On the van ride over, Thrasher handed out the T-shirts he had made — red with a logo over the heart displaying “CCGC,” a skull and two crossbones in the shape of golf clubs. As a state patrol car drove past, someone shouted to watch the speed limit, to which Rodron responded: “What are they going to do, arrest us?” At another point, Thrasher deadpanned: “What if this were fake news and we were taking you all to max security?”
Then they played golf. Shots were hit. Shots were mishit. Potshots were fired. On the par-5 third hole, Thrasher dropped an iron to 3 feet. All seven players missed the putt. That was a lowlight, for golf purposes, but a highlight for the trash talk. On the last hole, a par-3, everyone teed off together.

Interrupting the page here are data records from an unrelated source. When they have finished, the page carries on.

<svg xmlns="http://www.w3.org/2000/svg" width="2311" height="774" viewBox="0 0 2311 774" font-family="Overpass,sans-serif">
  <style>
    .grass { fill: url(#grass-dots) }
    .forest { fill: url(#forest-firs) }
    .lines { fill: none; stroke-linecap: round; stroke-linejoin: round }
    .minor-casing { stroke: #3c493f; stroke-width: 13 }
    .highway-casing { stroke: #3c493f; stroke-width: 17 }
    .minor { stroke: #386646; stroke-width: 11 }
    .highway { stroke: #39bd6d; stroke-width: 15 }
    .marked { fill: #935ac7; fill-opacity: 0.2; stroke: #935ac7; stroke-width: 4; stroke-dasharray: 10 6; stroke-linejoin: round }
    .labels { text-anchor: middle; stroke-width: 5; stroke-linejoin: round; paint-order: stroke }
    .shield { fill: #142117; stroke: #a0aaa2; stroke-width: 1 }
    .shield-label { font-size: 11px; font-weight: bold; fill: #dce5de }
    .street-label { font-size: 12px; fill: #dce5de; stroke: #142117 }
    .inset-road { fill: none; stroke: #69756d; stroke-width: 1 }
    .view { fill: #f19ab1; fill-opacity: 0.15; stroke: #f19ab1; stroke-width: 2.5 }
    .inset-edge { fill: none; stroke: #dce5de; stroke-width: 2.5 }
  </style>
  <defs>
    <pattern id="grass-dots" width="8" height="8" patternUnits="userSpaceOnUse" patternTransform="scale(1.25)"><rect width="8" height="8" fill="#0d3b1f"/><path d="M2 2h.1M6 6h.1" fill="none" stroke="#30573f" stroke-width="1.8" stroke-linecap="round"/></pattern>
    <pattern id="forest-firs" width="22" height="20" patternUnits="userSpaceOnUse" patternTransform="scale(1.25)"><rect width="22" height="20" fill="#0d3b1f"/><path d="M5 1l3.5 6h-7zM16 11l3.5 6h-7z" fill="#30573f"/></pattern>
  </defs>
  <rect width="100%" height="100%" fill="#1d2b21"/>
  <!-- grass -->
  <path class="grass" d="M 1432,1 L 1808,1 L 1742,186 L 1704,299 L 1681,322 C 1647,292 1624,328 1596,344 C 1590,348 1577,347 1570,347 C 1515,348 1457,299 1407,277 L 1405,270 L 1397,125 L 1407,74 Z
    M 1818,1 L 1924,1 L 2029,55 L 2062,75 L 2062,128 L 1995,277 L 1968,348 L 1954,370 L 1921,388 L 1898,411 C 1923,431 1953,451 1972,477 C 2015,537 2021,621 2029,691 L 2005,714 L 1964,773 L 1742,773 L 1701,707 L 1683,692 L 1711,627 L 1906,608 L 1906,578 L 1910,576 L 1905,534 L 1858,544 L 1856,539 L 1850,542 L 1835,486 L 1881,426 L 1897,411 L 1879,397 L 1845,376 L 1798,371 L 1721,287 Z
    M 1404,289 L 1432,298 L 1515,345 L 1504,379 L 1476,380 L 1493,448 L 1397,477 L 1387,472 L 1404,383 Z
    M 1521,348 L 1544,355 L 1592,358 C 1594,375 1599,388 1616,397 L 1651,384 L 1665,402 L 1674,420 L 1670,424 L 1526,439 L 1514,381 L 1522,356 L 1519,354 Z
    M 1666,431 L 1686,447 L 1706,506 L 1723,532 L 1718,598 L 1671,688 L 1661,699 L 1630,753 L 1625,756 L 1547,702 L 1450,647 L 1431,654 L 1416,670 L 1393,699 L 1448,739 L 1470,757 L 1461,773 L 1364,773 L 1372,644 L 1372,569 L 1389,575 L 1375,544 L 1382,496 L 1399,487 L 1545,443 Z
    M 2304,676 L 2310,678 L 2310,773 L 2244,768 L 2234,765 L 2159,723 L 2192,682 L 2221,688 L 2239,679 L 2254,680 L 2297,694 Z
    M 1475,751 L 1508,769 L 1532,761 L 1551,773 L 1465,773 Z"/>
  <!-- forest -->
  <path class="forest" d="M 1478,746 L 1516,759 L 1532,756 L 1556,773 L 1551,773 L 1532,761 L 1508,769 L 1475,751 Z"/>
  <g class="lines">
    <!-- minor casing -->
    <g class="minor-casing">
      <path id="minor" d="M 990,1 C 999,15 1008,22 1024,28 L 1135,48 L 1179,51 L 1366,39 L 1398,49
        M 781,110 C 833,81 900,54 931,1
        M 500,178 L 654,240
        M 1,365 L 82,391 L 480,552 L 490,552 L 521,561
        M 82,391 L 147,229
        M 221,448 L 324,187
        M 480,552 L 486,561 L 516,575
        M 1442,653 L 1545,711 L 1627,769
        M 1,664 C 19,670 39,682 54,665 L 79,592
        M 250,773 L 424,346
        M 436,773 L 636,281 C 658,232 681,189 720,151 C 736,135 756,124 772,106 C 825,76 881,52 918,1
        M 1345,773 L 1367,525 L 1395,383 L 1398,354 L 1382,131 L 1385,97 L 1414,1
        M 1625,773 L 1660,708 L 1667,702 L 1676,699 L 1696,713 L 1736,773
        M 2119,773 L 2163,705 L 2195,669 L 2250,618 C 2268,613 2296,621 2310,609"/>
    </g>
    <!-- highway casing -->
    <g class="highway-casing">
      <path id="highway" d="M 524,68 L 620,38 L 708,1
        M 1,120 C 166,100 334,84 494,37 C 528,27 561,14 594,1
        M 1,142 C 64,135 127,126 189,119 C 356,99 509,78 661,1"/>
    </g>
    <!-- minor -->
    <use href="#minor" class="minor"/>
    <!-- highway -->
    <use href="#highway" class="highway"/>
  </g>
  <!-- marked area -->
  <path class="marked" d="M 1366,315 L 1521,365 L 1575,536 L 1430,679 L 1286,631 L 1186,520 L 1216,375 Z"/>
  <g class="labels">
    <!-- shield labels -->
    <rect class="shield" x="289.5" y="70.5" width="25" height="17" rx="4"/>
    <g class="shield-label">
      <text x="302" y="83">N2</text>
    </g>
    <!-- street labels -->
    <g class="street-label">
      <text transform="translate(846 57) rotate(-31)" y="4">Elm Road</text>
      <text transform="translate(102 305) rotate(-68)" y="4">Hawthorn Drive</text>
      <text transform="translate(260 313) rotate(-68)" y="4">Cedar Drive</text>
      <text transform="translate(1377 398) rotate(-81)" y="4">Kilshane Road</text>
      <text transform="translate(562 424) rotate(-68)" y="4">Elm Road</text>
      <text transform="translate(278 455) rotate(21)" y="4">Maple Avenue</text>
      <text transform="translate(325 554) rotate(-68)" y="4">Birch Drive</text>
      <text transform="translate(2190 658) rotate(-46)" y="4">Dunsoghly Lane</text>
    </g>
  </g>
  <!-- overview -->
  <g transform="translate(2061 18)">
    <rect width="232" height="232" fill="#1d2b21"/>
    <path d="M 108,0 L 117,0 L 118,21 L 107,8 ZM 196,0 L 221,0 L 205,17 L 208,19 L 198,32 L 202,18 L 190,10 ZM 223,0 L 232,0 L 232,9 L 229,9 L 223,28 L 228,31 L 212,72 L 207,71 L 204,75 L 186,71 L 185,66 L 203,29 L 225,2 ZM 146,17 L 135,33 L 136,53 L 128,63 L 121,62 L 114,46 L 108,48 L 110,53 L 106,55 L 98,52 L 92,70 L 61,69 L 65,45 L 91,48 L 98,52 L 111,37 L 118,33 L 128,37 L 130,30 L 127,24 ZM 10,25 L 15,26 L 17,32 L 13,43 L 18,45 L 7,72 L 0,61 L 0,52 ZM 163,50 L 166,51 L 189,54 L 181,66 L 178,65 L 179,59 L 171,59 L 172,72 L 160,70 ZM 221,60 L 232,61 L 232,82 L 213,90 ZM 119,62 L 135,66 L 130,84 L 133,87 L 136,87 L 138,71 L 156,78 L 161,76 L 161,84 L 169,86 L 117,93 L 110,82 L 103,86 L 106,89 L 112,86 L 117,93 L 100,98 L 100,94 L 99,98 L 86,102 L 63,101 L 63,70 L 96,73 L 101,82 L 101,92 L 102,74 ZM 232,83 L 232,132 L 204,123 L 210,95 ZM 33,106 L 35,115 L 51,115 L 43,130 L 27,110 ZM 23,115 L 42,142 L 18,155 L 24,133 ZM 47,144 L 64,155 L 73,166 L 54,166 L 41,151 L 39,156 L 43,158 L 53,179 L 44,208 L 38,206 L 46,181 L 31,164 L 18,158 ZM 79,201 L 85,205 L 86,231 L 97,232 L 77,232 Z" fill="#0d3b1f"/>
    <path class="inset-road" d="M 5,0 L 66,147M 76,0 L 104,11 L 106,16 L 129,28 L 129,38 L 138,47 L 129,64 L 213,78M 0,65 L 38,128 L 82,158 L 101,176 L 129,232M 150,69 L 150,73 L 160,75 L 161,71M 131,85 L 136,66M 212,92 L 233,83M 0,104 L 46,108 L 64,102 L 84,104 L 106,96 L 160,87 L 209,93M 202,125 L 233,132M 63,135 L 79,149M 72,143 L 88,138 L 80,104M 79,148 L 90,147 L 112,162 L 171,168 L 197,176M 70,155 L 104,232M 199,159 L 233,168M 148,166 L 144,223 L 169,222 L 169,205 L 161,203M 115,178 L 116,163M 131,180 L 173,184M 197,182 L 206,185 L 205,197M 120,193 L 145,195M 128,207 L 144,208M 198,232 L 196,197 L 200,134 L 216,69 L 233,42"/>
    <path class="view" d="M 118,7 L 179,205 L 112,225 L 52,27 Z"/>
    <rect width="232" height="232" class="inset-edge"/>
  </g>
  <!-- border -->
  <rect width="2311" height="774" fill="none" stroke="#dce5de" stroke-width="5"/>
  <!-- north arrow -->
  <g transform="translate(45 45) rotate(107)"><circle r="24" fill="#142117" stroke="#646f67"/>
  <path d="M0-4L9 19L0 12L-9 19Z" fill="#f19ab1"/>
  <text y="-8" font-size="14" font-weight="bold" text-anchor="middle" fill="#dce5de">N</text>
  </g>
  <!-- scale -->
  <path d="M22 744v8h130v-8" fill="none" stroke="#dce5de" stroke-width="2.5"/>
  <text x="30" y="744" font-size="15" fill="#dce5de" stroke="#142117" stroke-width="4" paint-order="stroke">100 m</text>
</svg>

In six years or less, everyone now at Cedar Creek will be able to play The Home Course or anywhere else seven days a week, should they choose. Rodron says he’ll be back. On Day 1 on the outside, he’ll play with his kids. But prisons such as Cedar Creek stare at a grim statistic: According to the U.S. Department of Justice, about two-thirds of released inmates will eventually be reincarcerated, or about 425,000 individuals a year. CCGC’s number? So far, it’s zero, but the program is in its nascent stages.
Still, it’s encouraging, and CCGC’s best golfer has an idea of why the program may be working.
“When you get sentenced by the judge, that’s it,” Rodron said. “You go, you do time. But if you want me to come back into society a better person, then give me all the tools to do that. So what Thrasher is doing is a great thing. A lot of people in the community might not see it that way. But it’s bettering these men. You can see it. The camaraderie, the diversity.
“Most of us wouldn’t even talk to each other in prison, because of prison politics, they call it. But in golf, we do.”
Something deeper may also be at work. Social psychologists who have worked in prisons will tell you that what inmates need most is a sense of humanity. Rodron says that at one point at The Home Course, he shut his eyes and thought the excursion was a real round.
What is the byproduct of that?
Hopefully, inmates feel rehabilitated.
And what’s the derivative of that?
They don’t return.
“It’s about humans interacting with other humans,” Professor Kimora said. “If people could get away from this attitude that those people who are incarcerated are meaningless … that could change the whole correctional system in this country.”
Late on that Tuesday afternoon, Cedar Creek’s van pulled away from The Home Course. Back to prison.
On Wednesdays, they will play at CCGC again. Tejuan will smack one, and Rodron will talk his smack. Maybe Nico will connect with the driver. Whether the program will actually work, though, is anyone’s guess, no matter its intent.
But a tee time has already been made.
On the ride to The Home Course, Thrasher had asked the five golfers when they were being released. Soon, some said. A couple of years, another chimed in. Good enough, Thrasher said.
There would have to be a reunion.
“We’re all playing together in 2027 then.”
Five ex-prisoners and a prison superintendent. Six golfers.
Maybe one or two drivers under the tee.